Work to complete:
In the answer, each line must appear exactly as in the records, and no picture may appear.

□ □ □

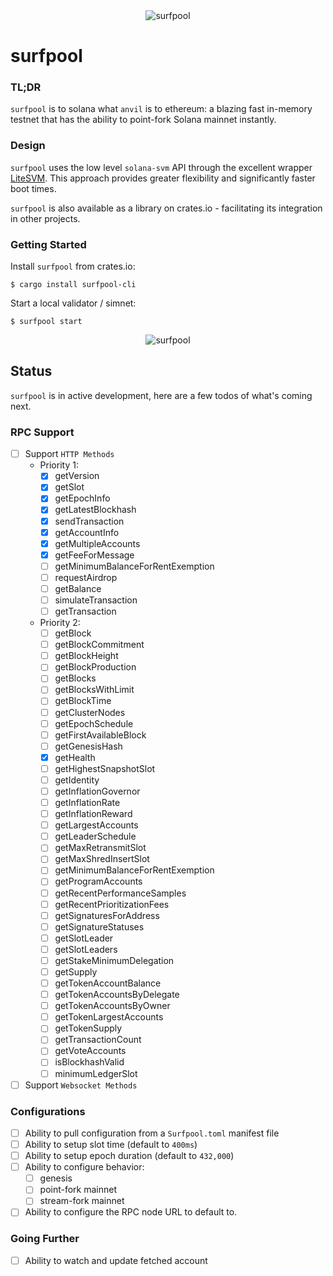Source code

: <div align="center">
  <picture>
    <source srcset="https://raw.githubusercontent.com/txtx/surfpool/main/docs/assets/surfpool-hero.png">
    <img alt="surfpool" style="max-width: 60%;">
  </picture>
</div>

# surfpool

### TL;DR

`surfpool` is to solana what `anvil` is to ethereum: a blazing fast in-memory testnet that has the ability to point-fork Solana mainnet instantly.

### Design

`surfpool` uses the low level `solana-svm` API through the excellent wrapper [LiteSVM](https://github.com/LiteSVM/litesvm).
This approach provides greater flexibility and significantly faster boot times.

`surfpool` is also available as a library on crates.io - facilitating its integration in other projects.

### Getting Started

Install `surfpool` from crates.io:

```console
$ cargo install surfpool-cli
```

Start a local validator / simnet:

```console
$ surfpool start
```

<div align="center">
  <picture>
    <source srcset="https://raw.githubusercontent.com/txtx/surfpool/main/docs/assets/screenshot.png">
    <img alt="surfpool" style="max-width: 60%;">
  </picture>
</div>

## Status

`surfpool` is in active development, here are a few todos of what's coming next.

### RPC Support

- [ ] Support `HTTP Methods`
    - Priority 1:
        - [x] getVersion
        - [x] getSlot
        - [x] getEpochInfo
        - [x] getLatestBlockhash
        - [x] sendTransaction
        - [x] getAccountInfo
        - [x] getMultipleAccounts
        - [x] getFeeForMessage
        - [ ] getMinimumBalanceForRentExemption
        - [ ] requestAirdrop
        - [ ] getBalance
        - [ ] simulateTransaction
        - [ ] getTransaction
    - Priority 2:
        - [ ] getBlock
        - [ ] getBlockCommitment
        - [ ] getBlockHeight
        - [ ] getBlockProduction
        - [ ] getBlocks
        - [ ] getBlocksWithLimit
        - [ ] getBlockTime
        - [ ] getClusterNodes
        - [ ] getEpochSchedule
        - [ ] getFirstAvailableBlock
        - [ ] getGenesisHash
        - [x] getHealth
        - [ ] getHighestSnapshotSlot
        - [ ] getIdentity
        - [ ] getInflationGovernor
        - [ ] getInflationRate
        - [ ] getInflationReward
        - [ ] getLargestAccounts
        - [ ] getLeaderSchedule
        - [ ] getMaxRetransmitSlot
        - [ ] getMaxShredInsertSlot
        - [ ] getMinimumBalanceForRentExemption
        - [ ] getProgramAccounts
        - [ ] getRecentPerformanceSamples
        - [ ] getRecentPrioritizationFees
        - [ ] getSignaturesForAddress
        - [ ] getSignatureStatuses
        - [ ] getSlotLeader
        - [ ] getSlotLeaders
        - [ ] getStakeMinimumDelegation
        - [ ] getSupply
        - [ ] getTokenAccountBalance
        - [ ] getTokenAccountsByDelegate
        - [ ] getTokenAccountsByOwner
        - [ ] getTokenLargestAccounts
        - [ ] getTokenSupply
        - [ ] getTransactionCount
        - [ ] getVoteAccounts
        - [ ] isBlockhashValid
        - [ ] minimumLedgerSlot
- [ ] Support `Websocket Methods`

### Configurations

- [ ] Ability to pull configuration from a `Surfpool.toml` manifest file
- [ ] Ability to setup slot time (default to `400ms`)
- [ ] Ability to setup epoch duration (default to `432,000`)
- [ ] Ability to configure behavior:
    - [ ] genesis
    - [ ] point-fork mainnet
    - [ ] stream-fork mainnet
- [ ] Ability to configure the RPC node URL to default to.

### Going Further
- [ ] Ability to watch and update fetched account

□ □ □

Response to the exercise:
Source code

: <div align="center">
  <picture>
    <source srcset="https://raw.githubusercontent.com/txtx/surfpool/main/docs/assets/surfpool-hero.png">
    <img alt="surfpool" style="max-width: 60%;">
  </picture>
</div>

# surfpool

### TL;DR

`surfpool` is to solana what `anvil` is to ethereum: a blazing fast in-memory testnet that has the ability to point-fork Solana mainnet instantly.

### Design

`surfpool` uses the low level `solana-svm` API through the excellent wrapper [LiteSVM](https://github.com/LiteSVM/litesvm).
This approach provides greater flexibility and significantly faster boot times.

`surfpool` is also available as a library on crates.io - facilitating its integration in other projects.

### Getting Started

Install `surfpool` from crates.io:

```console
$ cargo install surfpool-cli
```

Start a local validator / simnet:

```console
$ surfpool start
```

<div align="center">
  <picture>
    <source srcset="https://raw.githubusercontent.com/txtx/surfpool/main/docs/assets/screenshot.png">
    <img alt="surfpool" style="max-width: 60%;">
  </picture>
</div>

## Status

`surfpool` is in active development, here are a few todos of what's coming next.

### RPC Support

- [ ] Support `HTTP Methods`
    - Priority 1:
        - [x] getVersion
        - [x] getSlot
        - [x] getEpochInfo
        - [x] getLatestBlockhash
        - [x] sendTransaction
        - [x] getAccountInfo
        - [x] getMultipleAccounts
        - [x] getFeeForMessage
        - [ ] getMinimumBalanceForRentExemption
        - [ ] requestAirdrop
        - [ ] getBalance
        - [ ] simulateTransaction
        - [ ] getTransaction
    - Priority 2:
        - [ ] getBlock
        - [ ] getBlockCommitment
        - [ ] getBlockHeight
        - [ ] getBlockProduction
        - [ ] getBlocks
        - [ ] getBlocksWithLimit
        - [ ] getBlockTime
        - [ ] getClusterNodes
        - [ ] getEpochSchedule
        - [ ] getFirstAvailableBlock
        - [ ] getGenesisHash
        - [x] getHealth
        - [ ] getHighestSnapshotSlot
        - [ ] getIdentity
        - [ ] getInflationGovernor
        - [ ] getInflationRate
        - [ ] getInflationReward
        - [ ] getLargestAccounts
        - [ ] getLeaderSchedule
        - [ ] getMaxRetransmitSlot
        - [ ] getMaxShredInsertSlot
        - [ ] getMinimumBalanceForRentExemption
        - [ ] getProgramAccounts
        - [ ] getRecentPerformanceSamples
        - [ ] getRecentPrioritizationFees
        - [ ] getSignaturesForAddress
        - [ ] getSignatureStatuses
        - [ ] getSlotLeader
        - [ ] getSlotLeaders
        - [ ] getStakeMinimumDelegation
        - [ ] getSupply
        - [ ] getTokenAccountBalance
        - [ ] getTokenAccountsByDelegate
        - [ ] getTokenAccountsByOwner
        - [ ] getTokenLargestAccounts
        - [ ] getTokenSupply
        - [ ] getTransactionCount
        - [ ] getVoteAccounts
        - [ ] isBlockhashValid
        - [ ] minimumLedgerSlot
- [ ] Support `Websocket Methods`

### Configurations

- [ ] Ability to pull configuration from a `Surfpool.toml` manifest file
- [ ] Ability to setup slot time (default to `400ms`)
- [ ] Ability to setup epoch duration (default to `432,000`)
- [ ] Ability to configure behavior:
    - [ ] genesis
    - [ ] point-fork mainnet
    - [ ] stream-fork mainnet
- [ ] Ability to configure the RPC node URL to default to.

### Going Further
- [ ] Ability to watch and update fetched account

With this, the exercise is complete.